No eran las luces del día las que
abrazaban su corazón, ni la necesidad de gritar con todas sus fuerzas las que
hacían de su vida un camino intransitable. Ya no sentía, no vivía, solo dudaba
de la existencia de un futuro que abriese sus brazos a tanta soledad. Más allá
de las cumbres que con silencio se encanaban en su cabeza, más allá del retiro
hacia la poco aconsejable sensación de morir, más allá de todo ello. Estaba
viva. Sin desearlo, sin implorarle. Viva.
La soledad, la que muchos
ensalzaban como terreno de libertad y augurio del disfrute humano no era más
que la condena de quien sin llegar a precipitarse en el abismo de la locura
deseaba la compañía, su compañía.
Hacía años que nada era igual. La
metamorfosis se hizo evidente en el mismo día de su desaparición conservando el
dolor dentro de un corazón que latía por propio impulso y necesidad de riego en
su cuerpo, por nada más. Y sin embargo no era capaz de soportar su latido. Latido
que le recordaba que ella estaba viva sobre un mundo en el que los recuerdos
formaban la ecuación de un futuro sin él.
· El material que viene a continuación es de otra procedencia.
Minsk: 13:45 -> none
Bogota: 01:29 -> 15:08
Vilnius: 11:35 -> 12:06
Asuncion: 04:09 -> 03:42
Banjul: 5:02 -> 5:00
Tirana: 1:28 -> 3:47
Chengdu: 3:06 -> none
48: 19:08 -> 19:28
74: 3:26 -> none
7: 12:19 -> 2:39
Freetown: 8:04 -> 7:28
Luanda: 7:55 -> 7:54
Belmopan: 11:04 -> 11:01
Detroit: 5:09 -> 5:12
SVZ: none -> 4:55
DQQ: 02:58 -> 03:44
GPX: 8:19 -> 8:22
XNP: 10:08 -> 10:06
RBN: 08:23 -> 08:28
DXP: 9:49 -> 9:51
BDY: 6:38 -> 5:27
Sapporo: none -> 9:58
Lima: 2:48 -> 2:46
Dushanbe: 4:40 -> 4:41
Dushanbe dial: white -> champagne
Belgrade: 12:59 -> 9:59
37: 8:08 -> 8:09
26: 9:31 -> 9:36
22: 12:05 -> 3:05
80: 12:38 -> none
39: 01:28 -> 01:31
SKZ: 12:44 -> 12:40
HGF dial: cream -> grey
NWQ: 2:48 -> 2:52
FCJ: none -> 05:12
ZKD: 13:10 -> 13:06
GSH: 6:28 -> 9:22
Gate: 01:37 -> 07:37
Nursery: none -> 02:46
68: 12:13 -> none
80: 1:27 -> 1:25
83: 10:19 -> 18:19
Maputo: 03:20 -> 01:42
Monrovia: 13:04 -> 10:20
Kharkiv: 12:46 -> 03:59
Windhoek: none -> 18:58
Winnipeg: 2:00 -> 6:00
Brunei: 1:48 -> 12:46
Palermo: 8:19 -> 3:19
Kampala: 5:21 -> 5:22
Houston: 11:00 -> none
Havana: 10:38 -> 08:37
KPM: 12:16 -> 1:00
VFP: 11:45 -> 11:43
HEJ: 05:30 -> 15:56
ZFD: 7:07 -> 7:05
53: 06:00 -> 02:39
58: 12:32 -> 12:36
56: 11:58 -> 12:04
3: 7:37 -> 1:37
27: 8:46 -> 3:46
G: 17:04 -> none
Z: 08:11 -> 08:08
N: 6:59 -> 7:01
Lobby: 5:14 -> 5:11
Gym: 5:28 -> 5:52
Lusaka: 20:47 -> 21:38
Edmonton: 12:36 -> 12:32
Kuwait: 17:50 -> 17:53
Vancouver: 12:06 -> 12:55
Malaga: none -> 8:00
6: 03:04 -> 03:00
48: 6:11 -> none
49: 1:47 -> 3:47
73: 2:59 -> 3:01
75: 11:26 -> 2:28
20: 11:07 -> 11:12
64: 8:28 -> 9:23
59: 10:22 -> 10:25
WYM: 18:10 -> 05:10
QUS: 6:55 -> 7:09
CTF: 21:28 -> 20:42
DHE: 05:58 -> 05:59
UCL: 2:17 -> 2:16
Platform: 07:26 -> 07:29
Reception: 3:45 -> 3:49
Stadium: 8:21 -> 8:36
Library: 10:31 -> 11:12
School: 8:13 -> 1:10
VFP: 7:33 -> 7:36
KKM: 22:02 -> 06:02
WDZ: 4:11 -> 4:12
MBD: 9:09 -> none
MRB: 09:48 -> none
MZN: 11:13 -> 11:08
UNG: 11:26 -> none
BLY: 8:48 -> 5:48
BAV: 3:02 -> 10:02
Las cinco de la tarde de un día
cualquiera de un mes de verano y la playa era para sus ojos la presencia de un
desierto lleno de almas en las que las risas mantenían el ambiente veraniego en
todo su apogeo. Niños que corrían y saltaban sobre las olas con sus flotadores,
risas por doquier mientras su corazón lloraba.
Las cremas de protección solar
surcaban los cuerpos de un ambiente festivo mientras ella buscaba su propia
protección a un dolor que no desaparecía, a la soledad impuesta por la pérdida.
A la soledad de un corazón que seguía latiendo y buscaba su mirada en el
horizonte entre cuerpos que paseaban por la orilla.